Medical Student McGovern Medical School at the University of Texas Health Science Center at Houston Houston, Texas, United States
Background: Linear measurements are critical in the neonatal intensive care unit (NICU) for determining nutritional status of a newborn. Length is a marker of protein-based growth, and weight gain out of proportion to linear growth results in poor neurodevelopmental outcomes. Length board for linear measurements is the gold-standard. Objective: We aim to improve the precision of length measurements by increasing the percentage of measurements with a length discrepancy ≤1cm between nurse and audit measurement. Secondarily, we aim to improve performance of weekly length measurements and maintain length board inventory. Design/Methods: A quality improvement before and after intervention comparison design was used. Length was measured by the nurse, and blinded audits were performed < 48 hours after using the length board method pre-intervention, post-PDSA#1, and post-PDSA#2. Discrepancies between nurse and audit measurements were recorded. PDSA#1 focused on maintaining inventory while PDSA#2 focused on reinforcing education. Pre- and post-intervention anonymous surveys were administered to NICU nurses. The acceptable level of agreement was set at ≤1cm. Bland-Altman analysis was used to determine limits of agreement and data bias. Chi-square testing was used to determine significance between discrepancies at each time point. Results: 34 infants were measured at each time point for a total of 102 measurements. There were significant differences in measurements ≤1 cm between the pre-intervention and post-PDSA#2 groups (12 to 25 infants, p=0.003) and between the post-PDSA#1 and post-PDSA#2 groups (11 to 25 infants, p=0.0016). Bland-Altman analysis showed narrower limits of agreement at the conclusion of the study (95% CI 1.33 cm to -2.3 cm). There was a 32% improvement in infants that had consistent length percentiles between nurse and audit measures (42%, 74%, p=0.012) and an increase in performance of weekly length measurements at the conclusion of the PDSA cycles (80%, 90%, p=0.6881).

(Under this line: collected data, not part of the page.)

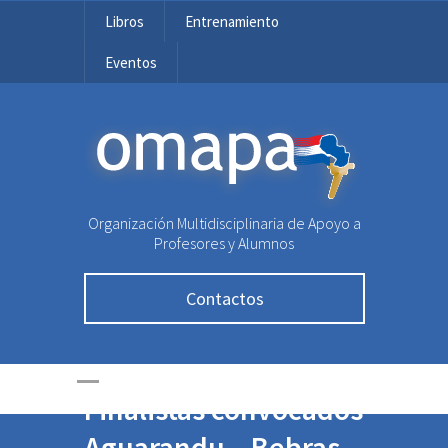
Libros
Entrenamiento
Eventos
OMAPA
Organización Multidisciplinaria de Apoyo a
Profesores y Alumnos
Contactos
Finalistas convocados
Aguarandu – Bebras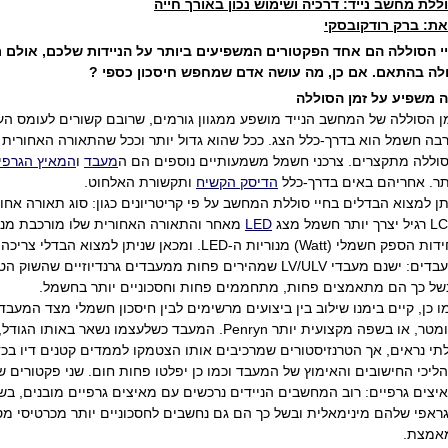
ללת מחשב נייד: דרכיה ושימוש נכון באורך חייה
ת: ברק רודקובסקי
י הסוללה הם אחד הפקטורים המשפיעים ביותר על הניידות שלכם, אולם ר
לה בהתאם. אם כן, מה עושה אדם שמחפש חיסכון כספי ?
 משפיע על זמן הסוללה
ן הסוללה של המחשב הנייד מושפע ממגוון גורמים, שרובם קשורים לעומס העב
בה חשמל הוא בדרך-כלל הצג. ככל שהוא גדול יותר וככל שהתאורה האחורית ש
וללה מתקצרים. צרכני חשמל משמעותיים נוספים הם ה
מעבד
ו
המאיץ הגרפי
תר. אחריהם באים בדרך-כלל
הדיסק הקשיח
ותקשורת האלחוט.
תן למצוא הבדלים בחיי סוללת המחשב על פי קריטריונים כגון: סוג תאורה אח
צרך יותר חשמל מצג
LED
מאחר והתאורה האחורית שלו מורכבת מנורי
דות הספק חשמלי (Watt) מנוריות ה-LED
. ומכאן שניתן למצוא הבדלי צריכה 
מעבדים: ישנם מעבדי LV/ULV שמהירים פחות ממעבדים גרנדיוזיי
של כך הם מתאמצים פחות, מתחממים פחות וחסכוניים יותר בחשמל.
ננומטר, או בשפה מקצועית יותר Penryn. המעבד כשלעצמ
תי נראים, אך הטרנזיסטורים שמרכיבים אותו הצטמקו לממדים קטנים דיו בכדי
ליכי החישובים והאימוץ של המעבד וכמו כן יפלטו פחות חום. שני פקטורים ש
ראפי שלהם מינימאלית ובשל כך הם גם נחשבים לחסכוניים יותר מכרטיסי מסך
אמצת.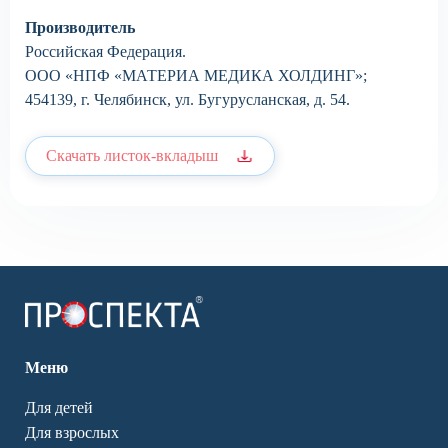
Производитель
Российская Федерация.
ООО «НПФ «МАТЕРИА МЕДИКА ХОЛДИНГ»;
454139, г. Челябинск, ул. Бугурусланская, д. 54.
Скачать листок-вкладыш
Меню
Для детей
Для взрослых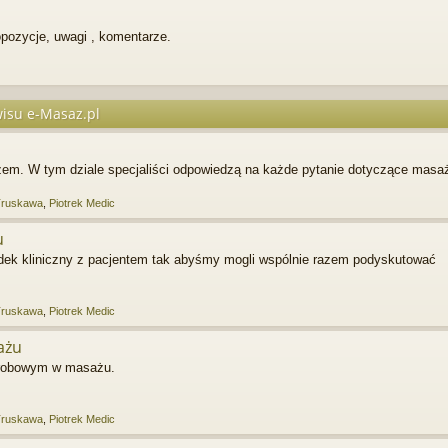
pozycje, uwagi , komentarze.
isu e-Masaz.pl
em. W tym dziale specjaliści odpowiedzą na każde pytanie dotyczące masa
Truskawa
,
Piotrek Medic
u
dek kliniczny z pacjentem tak abyśmy mogli wspólnie razem podyskutować
Truskawa
,
Piotrek Medic
ażu
horobowym w masażu.
Truskawa
,
Piotrek Medic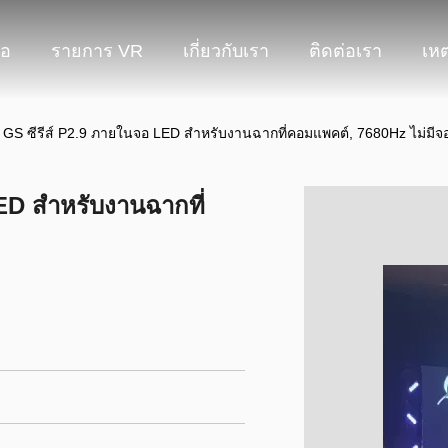
โอ
รายการ VR
เกี่ยวกับเรา
ติดต่อเรา
เหต
พ GS ซีรีส์ P2.9 ภายในจอ LED สําหรับงานฉากที่คอมแพคต์, 7680Hz ไม่มีจ
ED สําหรับงานฉากที่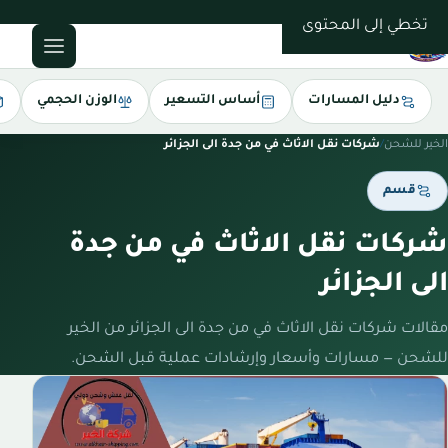
0543085035
تخطي إلى المحتوى
دليل المسارات
أساس التسعير
الوزن الحجمي
الخير للشحن
/
شركات نقل الاثاث في من جدة الى الجزائر
قسم
شركات نقل الاثاث في من جدة
الى الجزائر
مقالات شركات نقل الاثاث في من جدة الى الجزائر من الخير
للشحن — مسارات وأسعار وإرشادات عملية قبل الشحن.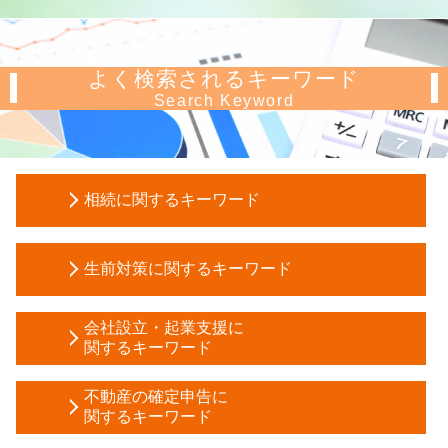
よく検索されるキーワード
Search Keyword
相続に関するキーワード
相続税 基礎控除
生前対策に関するキーワード
会社 相続
株 相続 税金
被後見人 とは
相続税 評価額
会社設立・起業支援に
生前贈与 非課税
関するキーワード
生命保険 相続税基礎控除
相続時精算課税制度 とは わかりやすく
限定承認 手続き
事業計画書 書き方
家族信託 認知症
不動産の確定申告に
所有権移転登記 相続
相対的 記載 事項
関するキーワード
任意後見 登記事項証明書
贈与税 対策
合同会社 設立 流れ
任意後見 費用
相続税 計算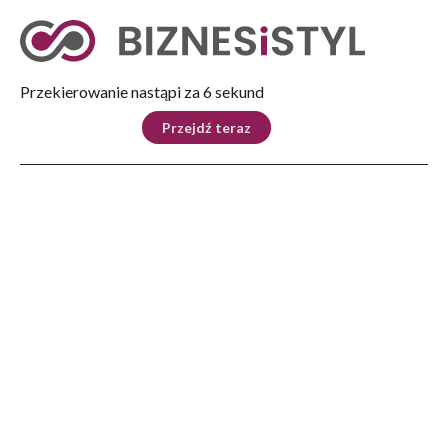
Tryb nocny
Nie
Przekierowanie nastąpi za 5 sekund
KRAJ
BIZNES
ŚWIAT
LIFESTYLE
SPORT
Przejdź teraz
Reklama
Strona główna
>
Lifestyle
>
Podróże i miejsca
>
Wrocław: pierwsze w Polsce lotnisko z możliwością wyrobienia paszportu
biometrycznego
LIFESTYLE
Wrocław: pierwsze w Polsce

Conclusion(s): In clinical practice, measurement of neonatal length is often imprecise, leading to erroneous assessment of clinical status. Our interventions more than doubled the precision of linear measurements and maintained board inventory. Increases in the number of weekly length measurements were noted throughout the study, however, further investigation is needed to determine correlation with interventions. Long-term evaluation of our interventions can determine the sustainability of methods. Future PDSA cycles will focus to alleviate resource stress and improve ease-of-use of the length boards.